Télécoms : le Tchad se tourne vers la Banque mondiale pour couvrir 500 zones blanches
jeudi 4 juin 2026
Le gouvernement tchadien entend généraliser l’accès aux services télécoms dans le cadre de ses ambitions de transformation numérique. D’après les données de l’UIT, 87 % de la population n’utilisait pas Internet en 2024.
Les autorités tchadiennes souhaitent renforcer leur coopération avec la Banque mondiale afin d’accélérer l’inclusion numérique du pays, notamment à travers la couverture des zones blanches. L’objectif affiché est de réduire la fracture digitale qui persiste dans plusieurs régions.
Cette ambition a été évoquée cette semaine à l’occasion d’une mission de travail d’une délégation de la Banque mondiale, en visite au Tchad du 1er au 5 juin. Les échanges ont porté sur l’état d’avancement du Projet d’appui à la transformation numérique (PATN) ainsi que sur les attentes du ministère des Télécommunications pour assurer le succès de cette initiative. Le Programme régional d’intégration numérique de l’Afrique centrale (CARDIP) a également été abordé.
Au cours des discussions, Ibangolo Maïna Manga Abel, secrétaire d’État aux Télécommunications, a précisé qu’environ 500 localités dépourvues de connectivité ou n’ayant pas accès aux services numériques ont été recensées à travers le pays. Le communiqué du ministère de l’Économie numérique, publié le 1er juin, ne précise toutefois ni la localisation de ces localités ni le calendrier envisagé pour leur raccordement.
Une fracture numérique assez prononcée
Cette ambition des autorités intervient dans un contexte où la fracture numérique reste importante au Tchad. Selon les données de l’Union internationale des télécommunications (UIT), les réseaux 2G et 3G couvraient respectivement 86,9 % et 84,5 % de la population en 2024, alors même que certains pays du continent envisagent déjà de désactiver progressivement ces technologies.
La 4G, quant à elle, couvrait 60 % de la population, estimée à environ 25 millions d’habitants. En matière d’usage, l’UIT estime le taux de pénétration de la téléphonie mobile à 44,3 %, contre seulement 12,6 % pour l’Internet mobile.

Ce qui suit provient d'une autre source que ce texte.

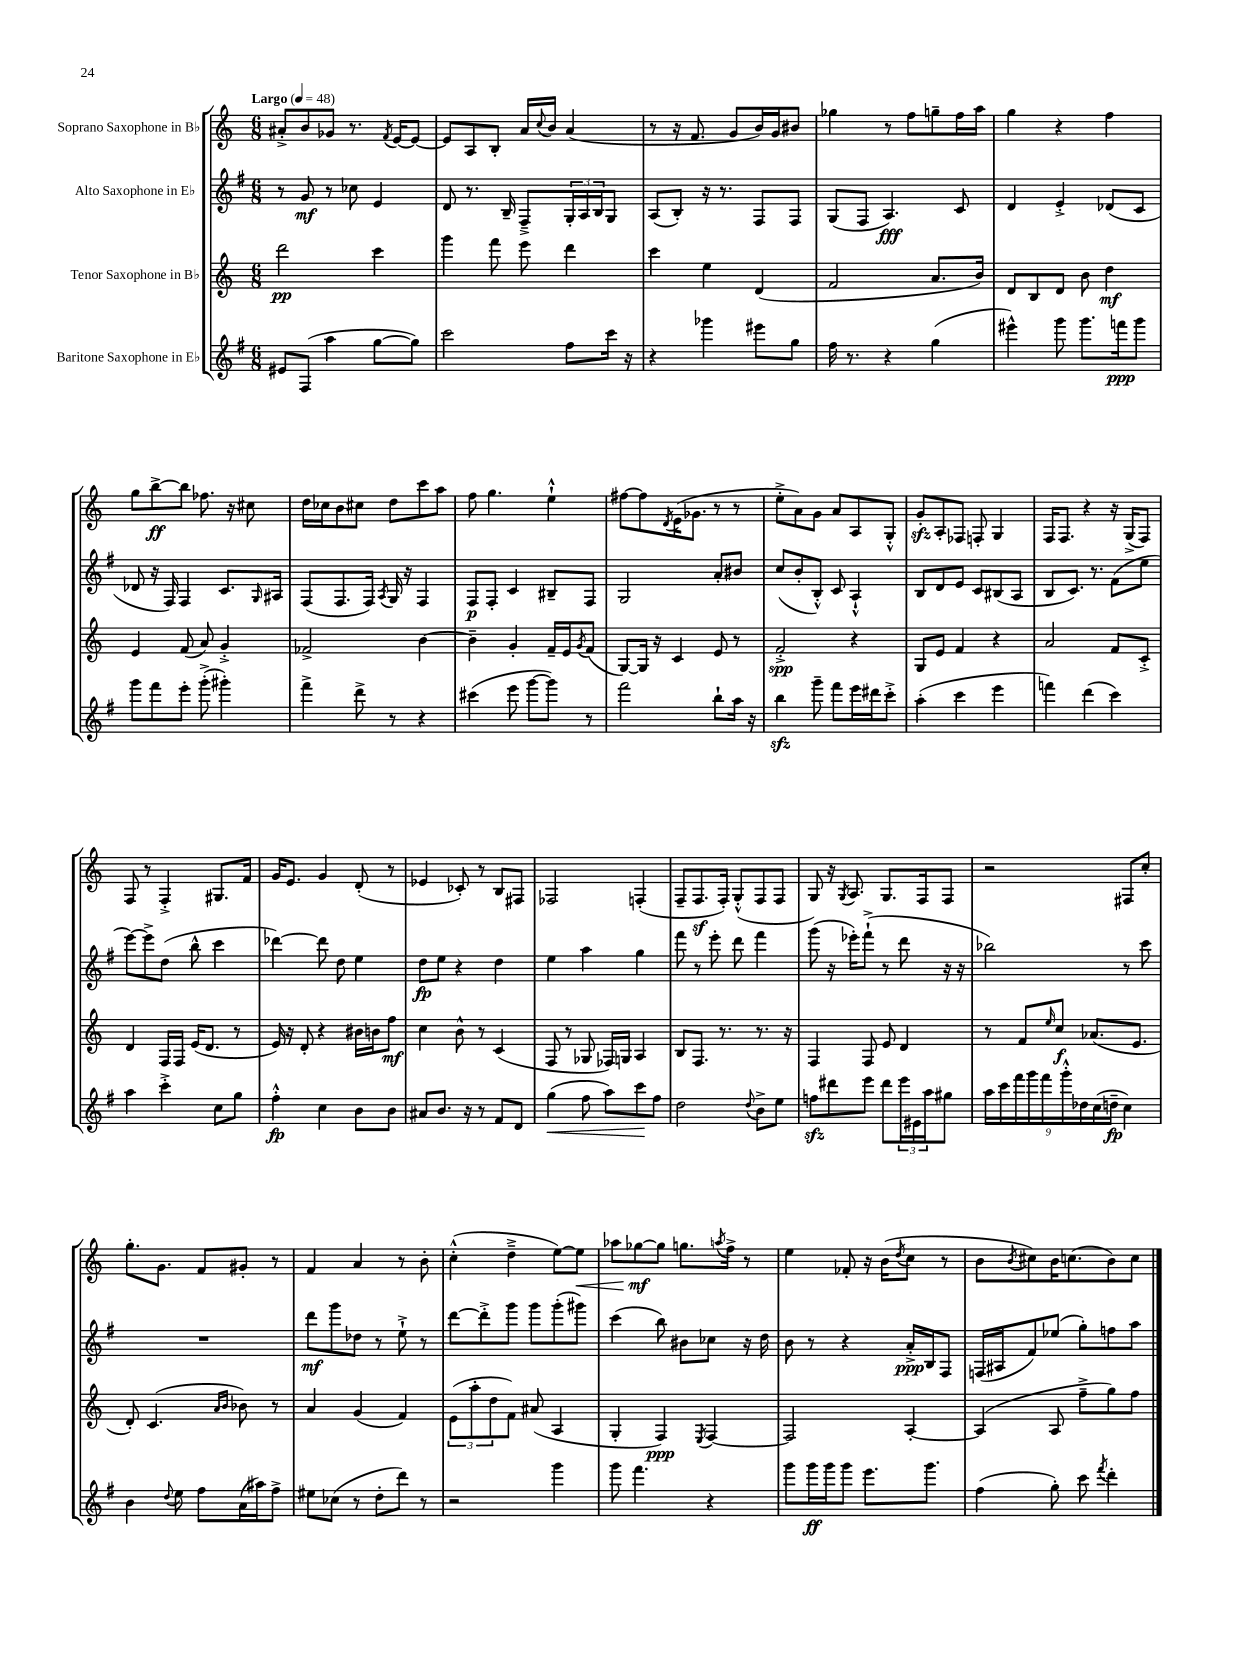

**kern	**kern	**kern	**kern
*staff4	*staff3	*staff2	*staff1
*clefG2	*clefG2	*clefG2	*clefG2
*k[f#]	*k[]	*k[f#]	*k[]
*M6/8	*M6/8	*M6/8	*M6/8
*MM48	*MM48	*MM48	*MM48
8e#	2ddd	8r	8a#'^
(8F#	.	8g	8b
4aa	.	8r	8g-
.	.	8cc-	8.r
[8gg	4ccc	4e	.
.	.	.	8qf
.	.	.	[16e
8gg])	.	.	8e_
=	=	=	=
2ccc	4ggg	8d	8e]
.	.	8.r	8A
.	8fff	.	8B'
.	.	16B~	.
.	8eee	8F#~^	16a
.	.	.	8qqcc
.	.	.	16b
8ff#	4ddd	24G'	(4a
.	.	24A	.
.	.	24B	.
16ccc	.	8G	.
16r	.	.	.
=	=	=	=
4r	4ccc	(8A	8r
.	.	8B')	16r
.	.	.	8.f
4ggg-	4ee	16r	.
.	.	8.r	.
.	.	.	8g
8eee#	(4d	8F#	16b)
.	.	.	16g
8gg	.	8F#	8b#
=	=	=	=
16ff#	2f	(8G	4gg-
8.r	.	.	.
.	.	8F#	.
4r	.	4.A)	8r
.	.	.	8ff
(4gg	8.a	.	8gg~
.	.	8c	16ff
.	16b)	.	16aa
=	=	=	=
4eee#^^)	8d	4d	4gg
.	8B	.	.
8ggg	8d	4e'^	4r
8.ggg	8b	.	.
.	4dd	(8d-	4ff
16fff	.	.	.
8ggg	.	8c	.
=	=	=	=
8ggg	4e	8d-	8gg
8fff#	.	16r	[8bb^
.	.	16F#)	.
8eee'	(8f	4F#	8bb]
(8ggg'^	8a)	.	8.ff-
4ggg#')	4g'^	8.c	.
.	.	.	16r
.	.	.	8cc#
.	.	16qqG	.
.	.	16A#	.
=	=	=	=
4fff#^	2f-^	(8F#	16dd
.	.	.	16cc-
.	.	8.F#	8b
8ddd^	.	.	8cc#
.	.	16F#)	.
.	.	8qA	.
8r	.	16G	8dd
.	.	16r	.
4r	[4b	4F#	8ccc
.	.	.	8aa
=	=	=	=
(4ccc#	4b~]	8F#	8ff
.	.	8F#'	4.gg
8eee	4g'	4c	.
[8ggg	.	.	.
8ggg])	16f~	8B#~	4ee`^^
.	16e	.	.
.	8qg	.	.
8r	(8f	8F#	.
=	=	=	=
2fff#	[8G)	2G	[8ff#
.	16G]	.	8ff#]
.	16r	.	.
.	.	.	8qd
.	4c	.	(16e
.	.	.	8.g-
8bb`	8e	8a'	8r
16aa	8r	8b#	8r
16r	.	.	.
=	=	=	=
4bb	2f'^	(8cc	8ee'^
.	.	8b'	8a)
8ggg~	.	8B'^^)	8g
8fff#	.	8c	8a
16eee	4r	4A`^^	8A
16ddd#	.	.	.
8ccc'^	.	.	8G'^^
=	=	=	=
(4aa'	8G	8B	8g'
.	8e	8d	8A'
4ccc	4f	8e	8F-
.	.	8c	8F'
4eee	4r	(8B#	4G
.	.	8A	.
=	=	=	=
4fff)	2a	8B	16F
.	.	.	8.F
.	.	8.c)	.
(4ddd	.	.	4r
.	.	8.r	.
4ccc)	8f	(8f#	16r
.	.	.	(16G^
.	8c'^	8ee	8F)
=	=	=	=
4aa	4d	[8eee)	8F
.	.	8eee^]	8r
4ccc'^	16F	(8dd	4F'^
.	16F	.	.
.	(16e	8bb^^	.
.	8.d	.	.
8cc	.	4ccc	8.G#
8gg	8r	.	.
.	.	.	16f
=	=	=	=
4ff#'^^	16e)	[4ddd-)	16g
.	16r	.	8.e
.	8d'	.	.
4cc	4r	8ddd-]	4g
.	.	8dd	.
8b	16b#	4ee	(8d'
.	16b	.	.
8b	8ff	.	8r
=	=	=	=
8a#	4cc	8dd	4e-
8.b	.	8ee	.
.	8b^^	4r	8c-')
16r	.	.	.
8r	8r	.	8r
8f#	(4c	4dd	8B
8d	.	.	8F#
=	=	=	=
(4gg	8F	4ee	2F-
.	8r	.	.
8ff#	8G-	4aa	.
8aa)	16F-)	.	.
.	16G	.	.
8ccc	4A	4gg	(4F'
8ff#	.	.	.
=	=	=	=
2dd	8B	8fff#	8F~
.	8.F	8r	8.F
.	.	8eee'	.
.	8.r	.	16F')
.	.	8ddd	(8G'^^
8qqdd	.	.	.
8b^	8.r	4fff#	8F
8ee	.	.	8F
.	16r	.	.
=	=	=	=
8ff	4F	(8ggg	8G)
8ddd#	.	16r	16r
.	.	.	8qG
.	.	16eee-')	8.A
8eee	8F	(8fff#`^	.
8ddd#	8e	8r	8.G
24eee	4d	8ddd	.
24e#	.	.	.
.	.	.	16F
24aa	.	.	.
8gg#	.	16r	8F
.	.	16r	.
=	=	=	=
18aa	8r	2bb-)	2r
18ccc	.	.	.
18fff#	.	.	.
.	8f	.	.
18ggg	.	.	.
18fff#	.	.	.
.	16qqee	.	.
.	8cc	.	.
18ggg'^^	.	.	.
18dd-	.	.	.
.	(8.a-	.	.
(18cc	.	.	.
18dd~	.	.	.
4cc)	.	8r	8F#
.	8.e	.	.
.	.	8ccc	8cc'
=	=	=	=
4b	8d')	2.r	8.gg'
.	(4.c	.	.
.	.	.	8.g
8qqdd	.	.	.
8ee	.	.	.
8ff#	.	.	8f
.	16qqa	.	.
.	16qqb	.	.
(16a	8b-)	.	8g#'
16aa#)	.	.	.
8ff#^	8r	.	8r
=	=	=	=
8ee#	4a	8ddd	4f
(8cc-	.	8ggg	.
8r	(4g	8dd-	4a
8dd'	.	8r	.
8ddd)	4f)	8ee`^	8r
8r	.	8r	8b'
=	=	=	=
2r	(12e	[8ddd	(4cc'^^
.	12aa'	.	.
.	.	8ddd'^]	.
.	12dd	.	.
.	8f)	8ggg	4dd~^
.	(8a#	8ggg	.
4ggg	4A	(8ggg'	[8ee)
.	.	8ggg#)	8ee]
=	=	=	=
8ggg	4G'	(4ccc	8aa-
4.fff#	.	.	[8gg-
.	4F)	8bb)	8gg-]
.	.	8b#	8.gg
.	8qE	.	.
4r	[4F	8cc-	.
.	.	.	8qaa
.	.	.	16ff^
.	.	16r	8r
.	.	16dd	.
=	=	=	=
8ggg	2F]	8b	4ee
16ggg	.	8r	.
16ggg	.	.	.
8ggg	.	4r	8f-'
8.eee	.	.	16r
.	.	.	(16b
.	.	.	8qdd
.	[4A'	16a'^	8cc
8.ggg	.	16B	.
.	.	8F#	8r
=	=	=	=
(4ff#	(4A]	(16F	8b
.	.	16A#	.
.	.	.	8qb
.	.	8f#)	8cc#)
8gg')	8A	(8ee-	16b
.	.	.	(8.cc
8ccc	8ff~^	8gg')	.
8qfff#	.	.	.
4ddd'	8gg)	8ff	8b)
.	8ff	8aa	8cc
==	==	==	==
*-	*-	*-	*-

Au‑delà de la couverture, l’enjeu de l’adoption
Bien que l’extension de la couverture aux zones blanches puisse contribuer à réduire la fracture numérique, plusieurs contraintes propres au secteur persistent. Le principal défi reste l’enclavement numérique du Tchad, qui limite l’accès aux capacités internationales indispensables à la fourniture d’Internet. Le Tchad ne dispose à ce jour que d’une seule liaison internationale en fibre optique via le Cameroun, une dépendance qui fragilise l’approvisionnement en bande passante et impacte la qualité des services. Des interconnexions avec l’Algérie, le Nigeria, le Niger, la Libye et l’Égypte sont envisagées, mais restent à concrétiser.

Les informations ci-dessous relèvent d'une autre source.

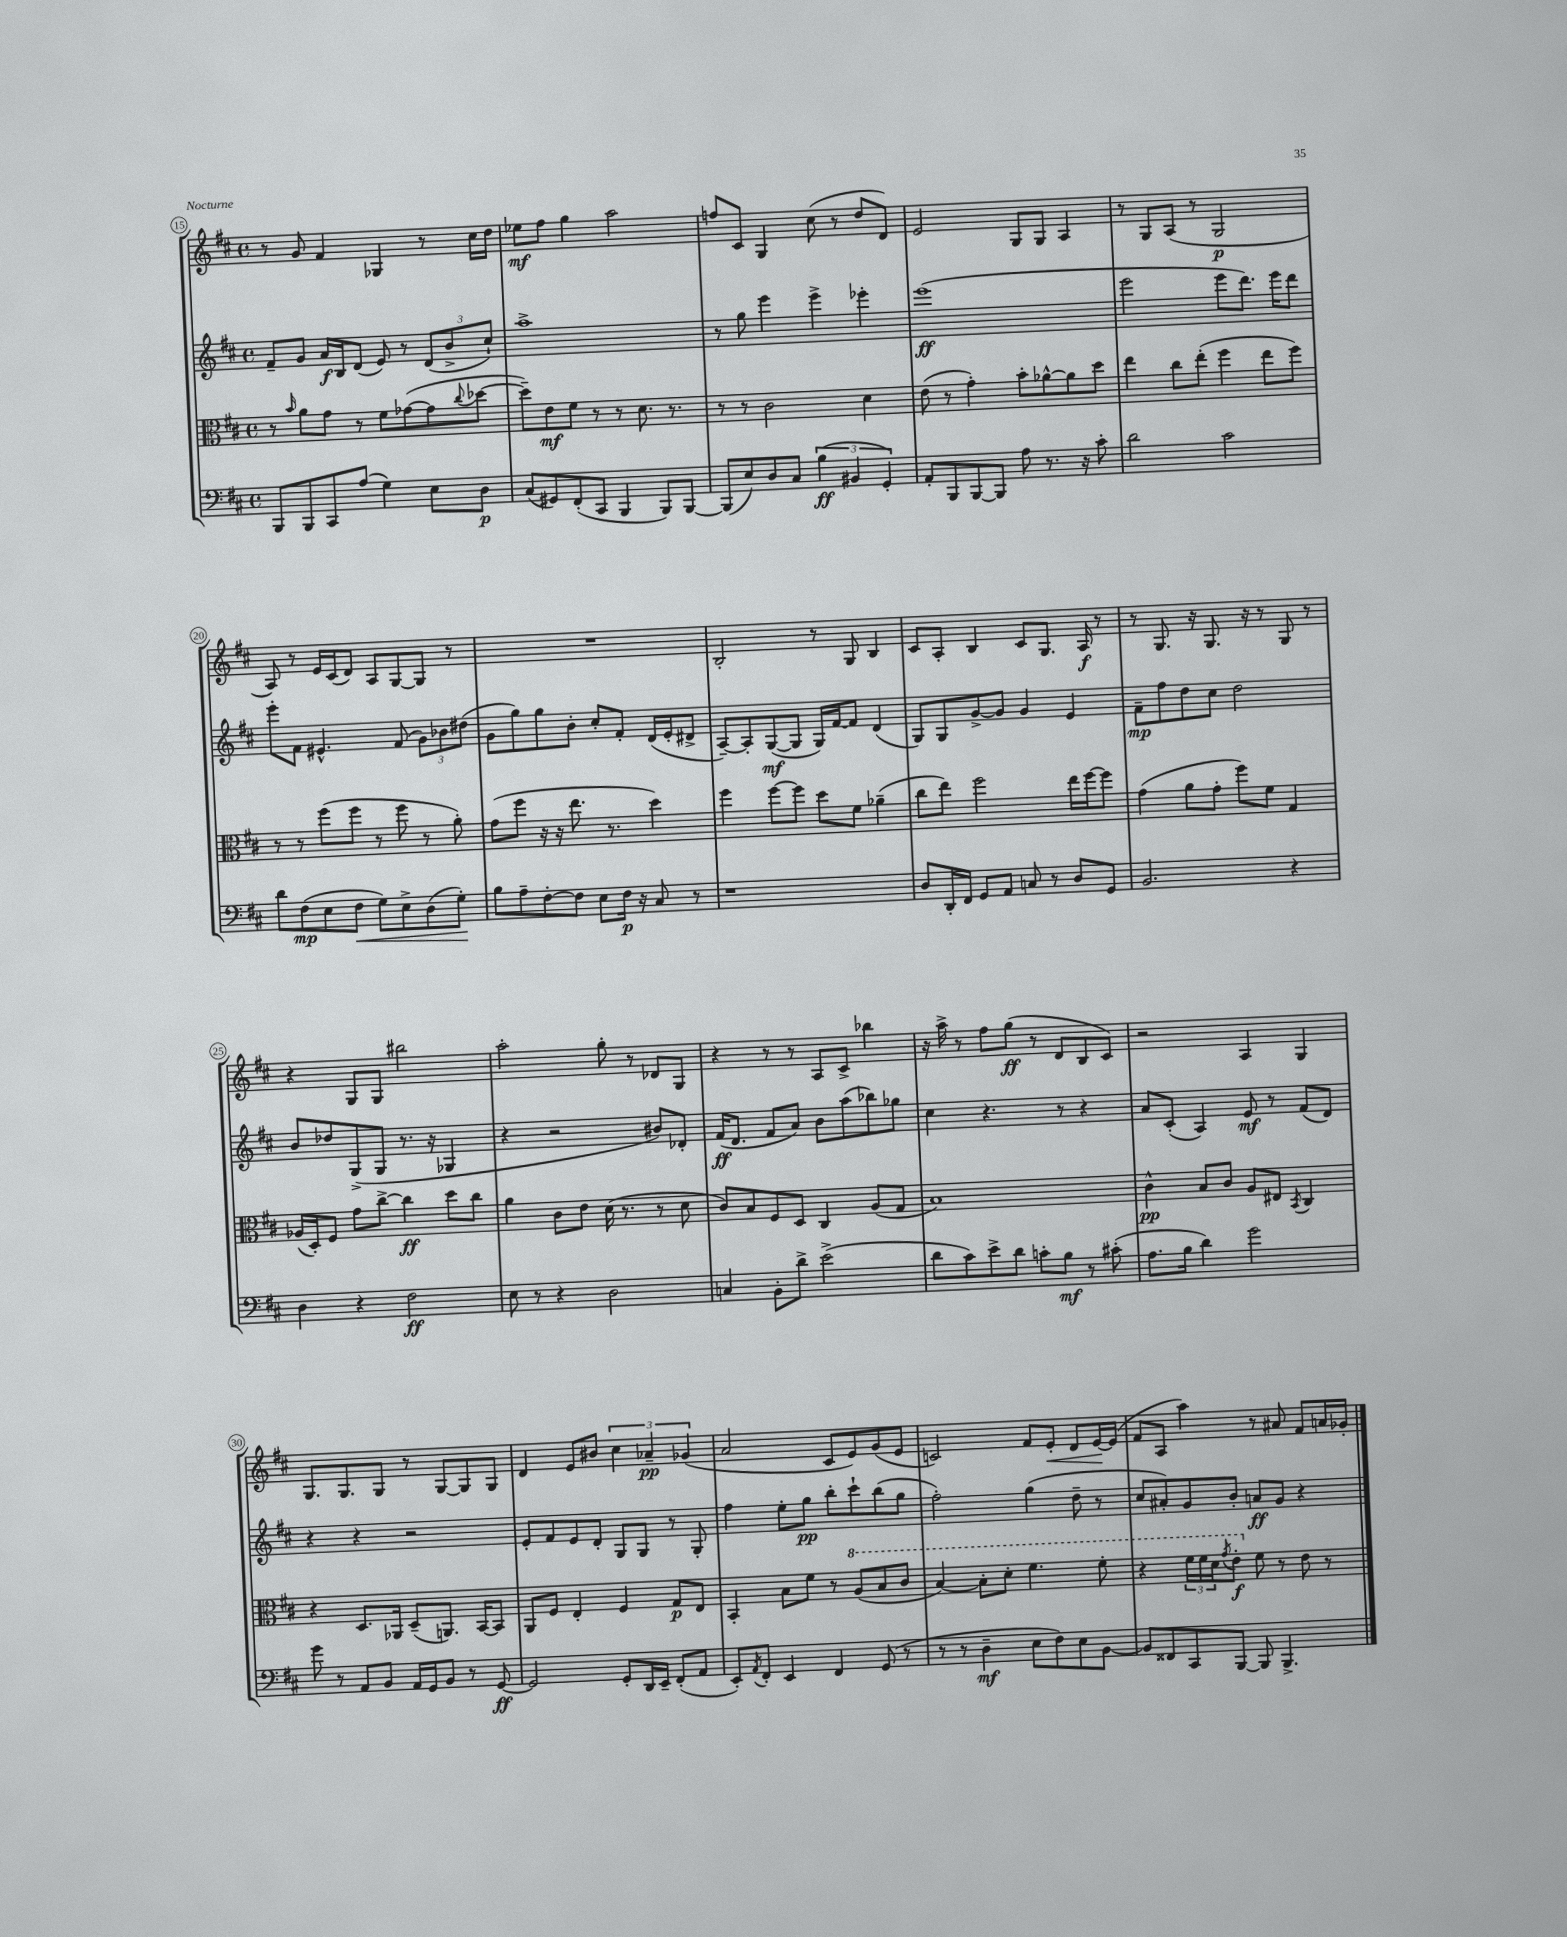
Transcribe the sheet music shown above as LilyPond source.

<<
\new StaffGroup <<
\new Staff = "s0" {
    \clef treble \key d \major \defaultTimeSignature \time 4/4
    r8 g'8 fis'4 ges4 r8 cis''16 d''16 |
    ees''8\mf fis''8 g''4 a''2 |
    f''8 cis'8 g4 cis''8( r8 d''8 d'8) |
    e'2 g8 g8 a4 |
    r8 g8 a8( r8 g2\p |
    a8) r8 e'16 cis'16( d'8) a8 g8~ g8 r8 |
    R1 |
    b2-. r8 g8 b4 |
    cis'8 a8-. b4 cis'8 g8. a16\f r8 |
    r8 g8. r16 g8. r16 r8 g8 r8 |
    r4 g8 g8 bis''2 |
    a''2-. g''8-. r8 des'8 g8 |
    r4 r8 r8 a8 cis'8-> bes''4 |
    r16 a''16-> r8 fis''8 g''8\ff( r8 d'8 b8 cis'8) |
    r2 a4 g4 |
    g8. g8. g8 r8 g8~ g8 g8 |
    d'4 e'8 bis'8 \tuplet 3/2 { cis''4 aes'4--\pp ges'4( } |
    a'2 cis'8 e'8) g'8( e'8 |
    c'2) fis'8 e'8-.\< d'8 e'16~\! e'16( |
    fis'8 a8 a''4) r8 ais'8 fis'8 a'16 ges'16-. \bar "|." |
}
\new Staff = "s1" {
    \clef treble \key d \major \defaultTimeSignature \time 4/4
    fis'8-- g'8 a'16\f b16 d'8( e'8) r8 \tuplet 3/2 { d'8( b'8-> cis''8-!) } |
    a''1-> |
    r8 g''8 e'''4 e'''4-> ees'''4-. |
    e'''1\ff( |
    e'''2 e'''8 d'''8.) e'''16 d'''8 |
    e'''8-. fis'8 eis'4.-^ fis'8( \tuplet 3/2 { g'8) bes'8 dis''8( } |
    g'8 g''8) g''8 b'8-. cis''8-. fis'8-. d'16( e'16-. dis'8-> |
    a8~--) a8-. g8~\mf( g8 g16) fis'16~ fis'8 d'4( |
    g8) g8 g'8~-> g'8 g'4 e'4 |
    fis'8--\mp fis''8 d''8 cis''8 d''2 |
    b'8 des''8 g8->( g8 r8. r16 ges4 |
    r4 r2 bis'8) des'8-. |
    fis'16\ff( d'8. fis'8 a'8) b'8 a''8( bes''8) ges''8 |
    cis''4 r4. r8 r4 |
    a'8 cis'8-.( a4) e'8\mf r8 fis'8( d'8) |
    r4 r4 r2 |
    e'8-. fis'8 e'8 d'8-. g8 g8 r8 g8-. |
    fis''4 e''8-. g''8\pp b''8-. cis'''8-! b''8( g''8 |
    fis''2-.) g''4( d''8-- r8 |
    cis''8 ais'8-.) g'8 b'8-. a'8\ff g'8 r4 \bar "|." |
}
\new Staff = "s2" {
    \clef alto \key d \major \defaultTimeSignature \time 4/4
    r8 \grace { b'16 } a'8 g'8 r8 fis'8 ges'8~( ges'8 \appoggiatura { cis''8 } des''8~ |
    des''8--) e'8\mf fis'8 r8 r8 d'8. r8. |
    r8 r8 cis'2 d'4 |
    e'8( r8 g'4-.) b'8-. aes'8~-^ aes'8 d''8 |
    e''4 cis''8 e''8-.( fis''4 e''8 fis''8) |
    r8 r8 fis''8( fis''8 r8 fis''8 r8 a'8-.) |
    g'8( fis''8 r16 r16 e''8. r8. d''4) |
    fis''4 fis''8~ fis''8 d''8 fis'8 aes'4--( |
    cis''8 e''8) fis''2 e''16 fis''16~ fis''8 |
    g'4( a'8 g'8-. fis''8) fis'8 g4 |
    aes16( d16-.) fis8 g'8 cis''8~-> cis''4\ff d''8 cis''8 |
    a'4 cis'8 e'8 d'16( r8. r8 d'8 |
    cis'8) b8 fis8 d8 cis4 a8( g8 |
    b1) |
    cis'4-^\pp b8 cis'8 a8 eis8 \acciaccatura { b,8 } cis4 |
    r4 d8. aes,16 d8--( a,8.) b,16~ b,8 |
    a,8 fis8 e4-. fis4 g8\p e8 |
    b,4-. b8 fis'8 r8 \ottava #1 a'8( b'8 cis''8 |
    b'4~) b'8-. d''8-. fis''4. fis''8-. |
    r4 \tuplet 3/2 { fis''16 fis''16 d''16 } \acciaccatura { g''8 } e''8-.\f \ottava #0 fis'8 r8 e'8 r8 \bar "|." |
}
\new Staff = "s3" {
    \clef bass \key d \major \defaultTimeSignature \time 4/4
    b,,8 b,,8 cis,8 a8( g4) e8 d8\p |
    cis8( gis,8) fis,8-.( cis,8 b,,4 b,,8) b,,8~ |
    b,,8( e8) d8 cis8 \tuplet 3/2 { b4\ff( bis,4 g,4-.) } |
    a,8-. b,,8 b,,8~ b,,8 a8 r8. r16 cis'8-. |
    d'2 cis'2 |
    d'8 fis8\mp( e8 fis8\< g8) e8-> d8( g8-.\!) |
    b8 a8-- fis8~-. fis8 e8 fis16\p r16 cis8 r8 |
    r1 |
    d8 d,16-. fis,16 g,8 a,8 c8 r8 d8 g,8 |
    b,2. r4 |
    d4 r4 fis2\ff |
    e8 r8 r4 d2 |
    c4 b,8-. d'8-> e'2->( |
    d'8 cis'8) e'8-> d'8 c'8-. b8\mf r8 cis'8-.( |
    a8. b16 d'4) g'2 |
    g'8 r8 a,8 b,8 a,16 g,16 b,8 r8 g,8~\ff |
    g,2 g,8-. d,16 e,16-- fis,8-.( a,8 |
    e,8-.) \acciaccatura { a,8 } fis,8-. e,4 fis,4 g,8( r8 |
    r8 r8 d4--\mf e8 fis8) e8 b,8~ |
    b,8 fisis,8 cis,8 b,,8~ b,,8 b,,4.-> \bar "|." |
}
>>
>>
\layout { \context { \Score currentBarNumber = #15 \override BarNumber.stencil = #(make-stencil-circler 0.1 0.3 ly:text-interface::print) } }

Par ailleurs, la qualité des services demeure insuffisante. Le 15e audit de l’Autorité de régulation des communications électroniques et des postes (ARCEP), réalisé entre septembre et octobre 2025, a relevé plusieurs défaillances : équipements obsolètes, maintenance insuffisante, problèmes d’alimentation électrique et sites hors service dans certaines zones. Le vandalisme des infrastructures continue également de peser sur la performance globale du réseau.
Au‑delà de ces contraintes, l’adoption des services numériques dans les zones blanches, généralement situées en milieu rural, dépend de plusieurs autres facteurs. Parmi eux figurent l’accessibilité des terminaux (smartphones, tablettes ou ordinateurs), les compétences numériques de base des populations, le coût des services et la disponibilité de contenus pertinents répondant aux besoins locaux.
Selon les données de la Banque mondiale, seulement 8,6 % des Tchadiens âgés de plus de 15 ans possédaient un smartphone en 2024. Concernant l’accessibilité financière des services, l’UIT indique que le panier de consommation de base pour l’Internet, les SMS et la voix représentait 9,84 % du revenu national brut (RNB) par habitant en 2024. Ce niveau reste nettement supérieur aux moyennes africaine (4 %) et mondiale (1,3 %), ainsi qu’au seuil d’accessibilité de 2 % fixé par l’organisation. Par ailleurs, un forfait de 5 Go d’Internet mobile représentait à lui seul 11,8 % du RNB mensuel par habitant.
Ces différents indicateurs montrent que l’amélioration de la couverture réseau, bien qu’essentielle, ne suffira pas à elle seule à résorber la fracture numérique au Tchad. Les autorités devront également agir sur la qualité des infrastructures, l’accessibilité économique des services et des équipements, ainsi que sur le développement des compétences numériques afin de transformer l’accès potentiel au réseau en usage effectif.